Question

In: Accounting

Part A Tank Corporation manufactures and sells 300,000 electrical meters using a capacity of 110,000 machine...

Part A

Tank Corporation manufactures and sells 300,000 electrical meters using a capacity of 110,000 machine hours, enough to make 330,000 units each year, which usually includes 30,000 units that have to be reworked. Contribution margin –CM - per saleable unit is $8. Additional costs per reworked unit are:

      $7

Company engineers have devised a new process that would completely eliminate defects and therefore avoid the need for rework, and would actually increase capacity, however, this will add $315,000 in fixed manufacturing overhead each year.

Required:

1.      Determine the impact of the new process if Tank were to produce the same quantity of units as in the past. Clearly show any cost savings and extra costs.

Part B     

       Assume that Tank has proceeded with the anticipated changes, and is exploring new markets as a result of the engineering changes referred to above aswell as the increase in capacity, and has accepted a proposal to make 20,000 units of a modified version of the meter which will generate $10 of contribution margin per unit.

Required:

2.      Should Tank go ahead with this new job? Explain with proof.

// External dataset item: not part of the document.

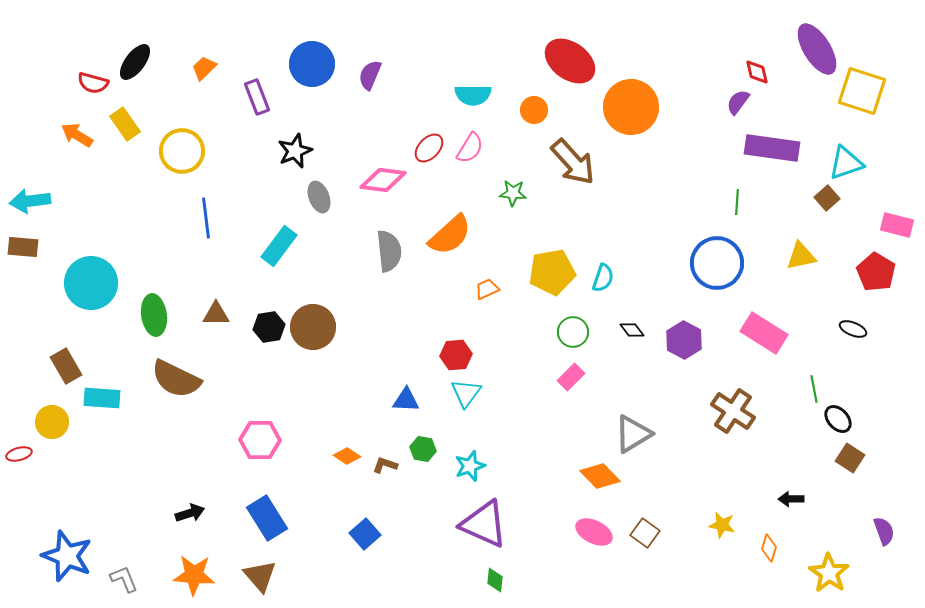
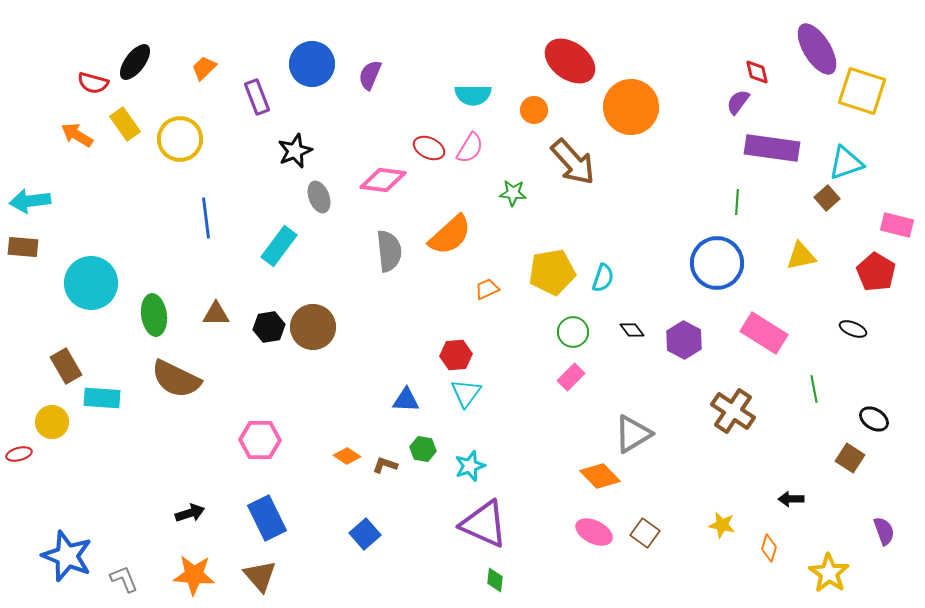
red ellipse at (429, 148): rotated 72 degrees clockwise
yellow circle at (182, 151): moved 2 px left, 12 px up
black ellipse at (838, 419): moved 36 px right; rotated 16 degrees counterclockwise
blue rectangle at (267, 518): rotated 6 degrees clockwise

3.      What other nonfinancial and qualitative factors should be considered in making this decision?

Solutions

Expert Solution

Part A - Q.1.

Savings in rework cost (30000 * 7) 210000
Less: Additional Fixed Overhead 315000
Savings in costs after new process -105000

Since, the savings are negative, we won't suggest for making the changes for $315000 additional fixed cost.

Part B - Q.2.

Defect Rate = 30000 / 300000 = 10%

Savings in rework costs 30000 * 7 210000
Additional Contribution from modified meters 20000 * 10 200000
Less: Additional Fixed Costs on applying new process 315000
Net Profit from new process 95000

Conclusion: Since, there is a net profit of $95000 from new process after considering new order, therefore, the new order should be accepted.

Q.3. Other non-financial and qualitative factors to be considered in making this decision

a) Labour demand: Whether we have sufficient labour for the additional orders. If not, whether we need to pay overtie or hire new labours.

b) Future orders: Whether this is a short term order or long term orders will follow.

c) Quality: Whether it can produce the modified product with adequate quality. Delivering poor quality products might upset customers and also damage goodwill of the firm.